The dataset is $\{\boldsymbol x_t,y_t\}$ for $t=1,\dots,T$, where $y_t \in \{0,1\}$. Define a generative latent variable classifier whose plate diagram is shown above. For each data point, a local latent $z_t$ is associated, whose prior is parameterized by the hyperparameter $\eta$. The conditional probabilities $p(\boldsymbol x_t \mid z_t)$ and $p(y_t \mid z_t)$ are parameterized by fixed model parameters $\boldsymbol\theta$. The posterior $p(z_t \mid \boldsymbol x_t,y_t)$ is intractable due to an intractable evidence.

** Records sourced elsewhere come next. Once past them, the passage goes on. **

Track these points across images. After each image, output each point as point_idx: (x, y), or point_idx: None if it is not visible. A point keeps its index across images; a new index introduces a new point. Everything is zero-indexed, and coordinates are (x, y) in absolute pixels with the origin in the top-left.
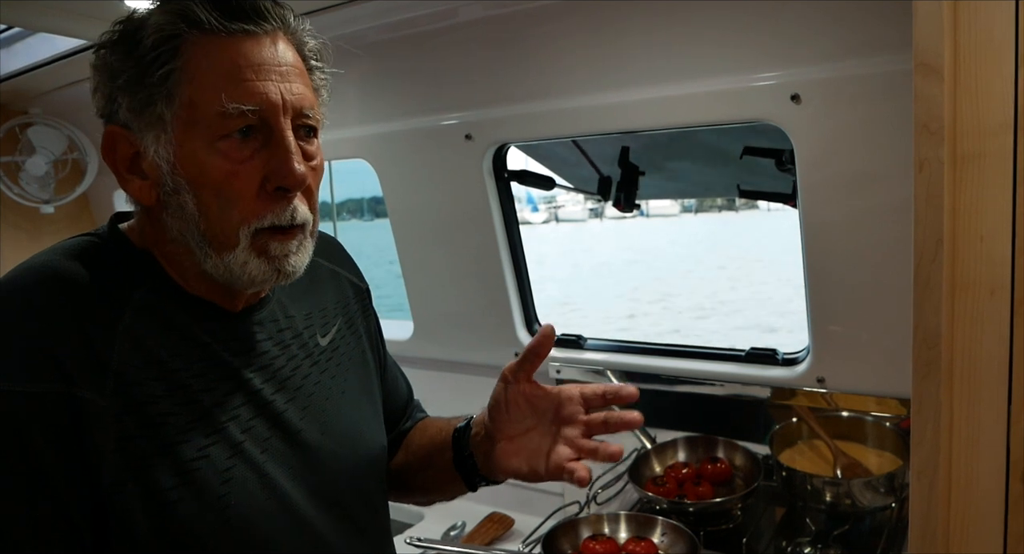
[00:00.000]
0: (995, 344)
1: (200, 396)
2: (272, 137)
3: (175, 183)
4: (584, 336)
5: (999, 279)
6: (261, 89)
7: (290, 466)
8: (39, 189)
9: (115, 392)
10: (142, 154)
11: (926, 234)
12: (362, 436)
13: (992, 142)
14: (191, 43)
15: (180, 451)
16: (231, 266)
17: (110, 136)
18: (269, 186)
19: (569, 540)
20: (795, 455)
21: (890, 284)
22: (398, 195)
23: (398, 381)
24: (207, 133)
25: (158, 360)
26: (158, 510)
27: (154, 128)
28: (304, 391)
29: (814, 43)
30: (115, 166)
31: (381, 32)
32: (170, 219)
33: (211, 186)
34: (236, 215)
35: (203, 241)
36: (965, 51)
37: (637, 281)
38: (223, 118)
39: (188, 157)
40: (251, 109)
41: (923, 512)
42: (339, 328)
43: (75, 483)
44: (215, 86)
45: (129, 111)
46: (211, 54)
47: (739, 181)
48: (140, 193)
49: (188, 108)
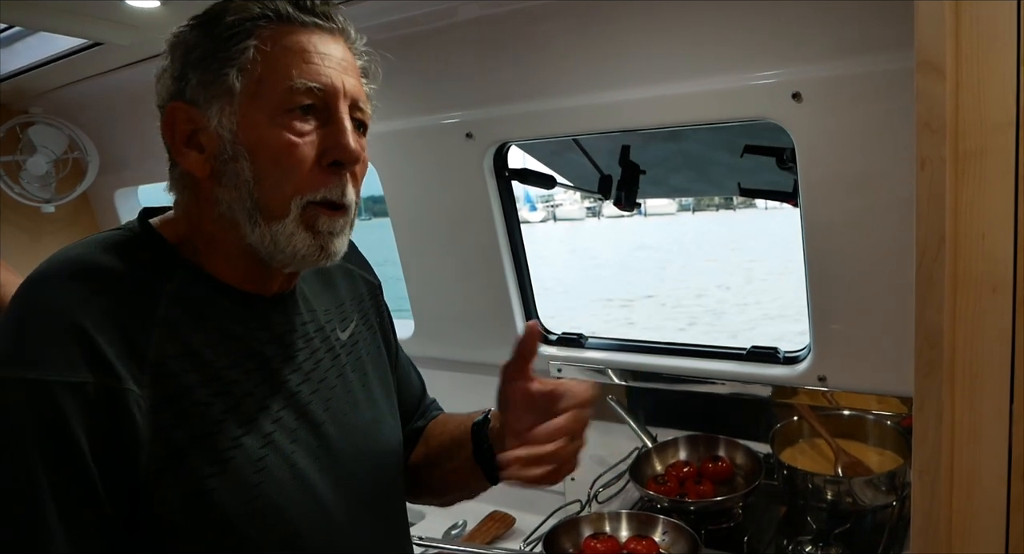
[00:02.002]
0: (997, 342)
1: (233, 387)
2: (331, 118)
3: (234, 151)
4: (585, 335)
5: (1001, 277)
6: (326, 73)
7: (316, 457)
8: (40, 188)
9: (153, 383)
10: (202, 128)
11: (928, 232)
12: (380, 430)
13: (994, 140)
14: (267, 26)
15: (215, 441)
16: (278, 237)
17: (172, 112)
18: (324, 161)
19: (570, 539)
20: (796, 454)
21: (891, 282)
22: (399, 194)
23: (411, 377)
24: (272, 106)
25: (193, 351)
26: (195, 499)
27: (220, 99)
28: (327, 384)
29: (815, 42)
30: (172, 140)
31: (381, 31)
32: (221, 190)
33: (270, 155)
34: (290, 186)
35: (254, 209)
36: (967, 49)
37: (645, 278)
38: (290, 93)
39: (251, 127)
40: (317, 87)
41: (925, 510)
42: (356, 323)
43: (110, 473)
44: (286, 64)
45: (199, 85)
46: (285, 37)
47: (740, 180)
48: (195, 164)
49: (257, 83)
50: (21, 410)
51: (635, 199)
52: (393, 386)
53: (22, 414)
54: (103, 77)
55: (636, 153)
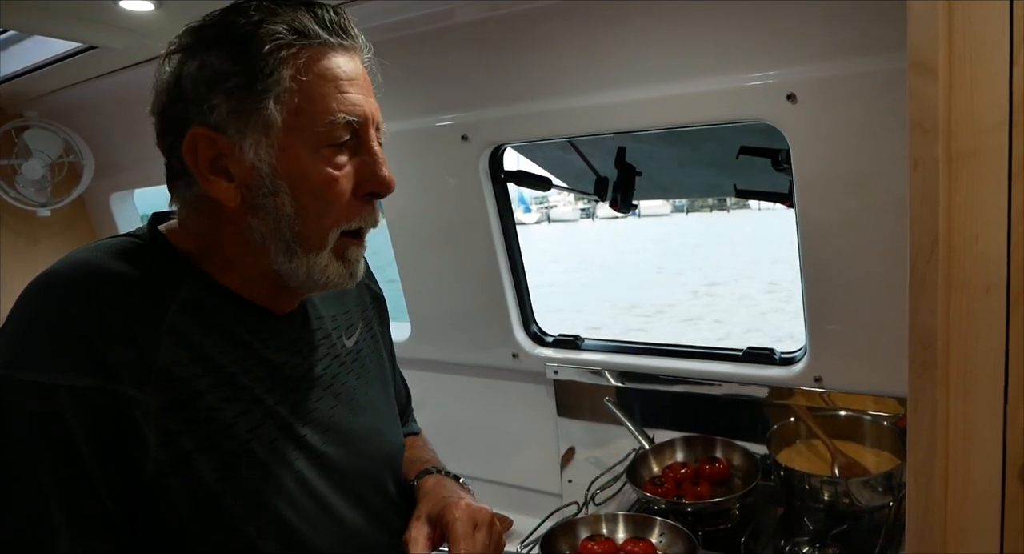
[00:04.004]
0: (991, 342)
1: (242, 392)
2: (362, 146)
3: (274, 185)
4: (581, 336)
5: (994, 277)
6: (359, 102)
7: (322, 463)
8: (35, 192)
9: (159, 388)
10: (229, 155)
11: (921, 232)
12: (383, 435)
13: (986, 140)
14: (299, 53)
15: (223, 446)
16: (313, 268)
17: (194, 138)
18: (360, 191)
19: (567, 541)
20: (793, 454)
21: (887, 283)
22: (394, 197)
23: (398, 385)
24: (312, 140)
25: (202, 357)
26: (202, 502)
27: (256, 132)
28: (332, 390)
29: (809, 43)
30: (196, 167)
31: (377, 34)
32: (256, 220)
33: (313, 190)
34: (331, 218)
35: (294, 241)
36: (959, 50)
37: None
38: (331, 127)
39: (291, 161)
40: (355, 120)
41: (920, 511)
42: (361, 331)
43: (114, 478)
44: (323, 96)
45: (231, 114)
46: (318, 65)
47: (735, 181)
48: (225, 194)
49: (294, 115)
50: (26, 412)
51: (632, 200)
52: (393, 393)
53: (26, 416)
54: (98, 81)
55: (631, 154)
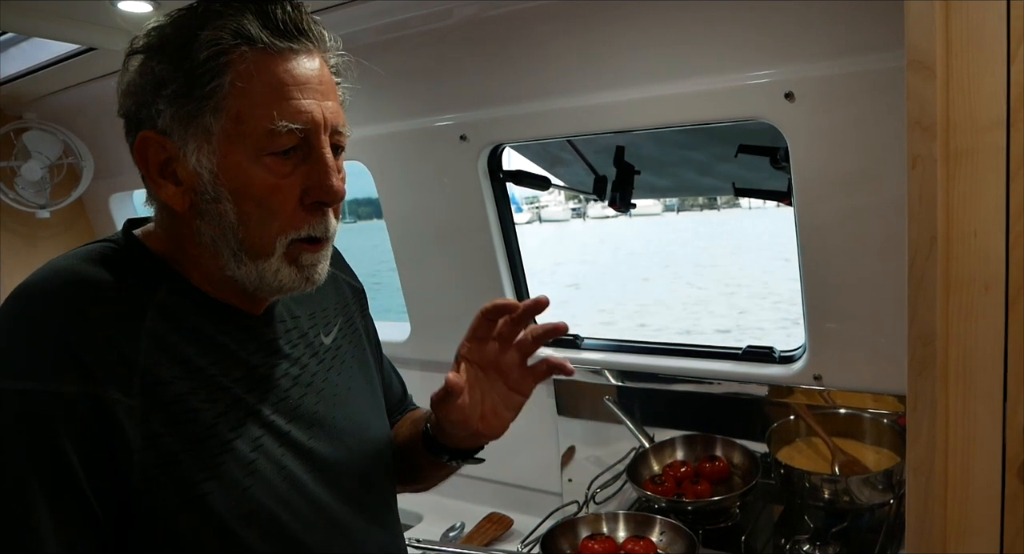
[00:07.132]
0: (989, 340)
1: (222, 393)
2: (311, 154)
3: (216, 192)
4: (581, 335)
5: (993, 275)
6: (306, 108)
7: (306, 459)
8: (35, 194)
9: (142, 392)
10: (177, 160)
11: (920, 230)
12: (369, 430)
13: (984, 138)
14: (241, 58)
15: (206, 446)
16: (264, 274)
17: (143, 142)
18: (307, 200)
19: (568, 540)
20: (793, 453)
21: (886, 281)
22: (394, 197)
23: (392, 379)
24: (253, 147)
25: (182, 359)
26: (188, 503)
27: (197, 138)
28: (314, 387)
29: (807, 41)
30: (147, 170)
31: (375, 34)
32: (204, 225)
33: (254, 198)
34: (276, 226)
35: (239, 248)
36: (957, 48)
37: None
38: (271, 135)
39: (232, 168)
40: (299, 128)
41: (920, 508)
42: (340, 327)
43: (99, 482)
44: (264, 102)
45: (173, 120)
46: (260, 70)
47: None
48: (173, 198)
49: (235, 122)
50: (9, 420)
51: (630, 200)
52: (379, 386)
53: (10, 424)
54: (97, 82)
55: (628, 153)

Fitting the model is straightforward, using variational EM. What have bugged me for a long time is how to make prediction on new data, i.e. finding the probability $p(y \mid \boldsymbol x,\boldsymbol\theta, \eta)$. Since $p(y \mid \boldsymbol x,\boldsymbol\theta,\alpha) \propto p(y,\boldsymbol x \mid \boldsymbol\theta,\eta)$, we need only to evaluate the latter form, i.e. the evidence. However, as mentioned above, the evidence is intractable:
$$ p(y,\boldsymbol x \mid \boldsymbol\theta,\eta) = \int p(z \mid \eta) p(y,\boldsymbol x \mid z,\boldsymbol\theta)\,\mathrm d z $$
where $z$ resides in some high dimensional space (Euclidean space with some constraints).
My attempts:
- I tried naive Monte Carlo. I sample from $p(z \mid \eta)$, which is easy, and estimate the average of $p(y,\boldsymbol x \mid z,\boldsymbol\theta)$. This fails of course.
- I tried importance sampling. The importance distribution is set to $q(z)$, where $q(z) \approx p(z \mid y,\boldsymbol x,\boldsymbol\theta,\eta)$ is found by variational inference (e.g., mean-field approximation). If $q(z)$ perfectly matches the posterior, there should be zero variance. Sampling from $q(z)$ is easy. Then I find the average $p(z \mid \eta)/q(z) p(y,\boldsymbol x \mid z,\boldsymbol\theta)$. Surprisingly, it seems that sampling for 100k times still does not yield good estimation for the evidence, since I cannot effectively discriminate between $\log p(y=0,\boldsymbol x \mid \boldsymbol\theta,\eta)$ and $\log p(y=1,\boldsymbol x \mid \boldsymbol\theta,\eta)$.
- I know Metropolis-Hastings algorithm, which could be easier to work with in high dimension (Murphy, 2012). But I can't figure out how to apply it to my problem, since sampling from $p(z \mid \eta)$ is already an easy problem.
- I make prediction directly using the Evidence Lower Bound (ELBO), which fails because it's too biased and is not discriminative enough.
I also find this problem kind of related to marginal likelihood estimation in VAE, if dropping the $y_t$ variable. In (Kingma & Welling, 2014), the authors claim that the marginal likelihood can be found only in low-dimensional setting.
My question: Is there a general guideline on how to make prediction with such generative latent variable classifier? I feel this should be an easy problem... or maybe I'm not on the right track -- should try something other than finding the marginal likelihood to make prediction?
Thank you so much for any help and suggestions!
EDIT:
I'd like to draw connection with latent factor regression (a.k.a. supervised PCA) (Murphy, 2012; chapter 12.5.1) to make this problem a bit more concrete. In latent factor regression, the (conditional) probabilities are all Gaussians: $p(z_t) = \mathcal N(\mathbf 0, \mathbf I)$, $p(y_t \mid z_t) = \mathcal N(\mathbf w_y^\top z_t + \mu_y, \sigma_y^2)$, $p(\boldsymbol x_t \mid z_t) = \mathcal N(\mathbf W_x z_t + \boldsymbol\mu_x, \sigma_x^2 \mathbf I)$. To convert to the model in this question, simply replace the Gaussian in $p(y_t \mid z_t)$ with a Bernoulli, e.g. $p(y_t \mid z_t) = \mathrm{Ber}(\mathrm{sigmoid}(\mathbf w_y^\top z_t + \mu_y))$.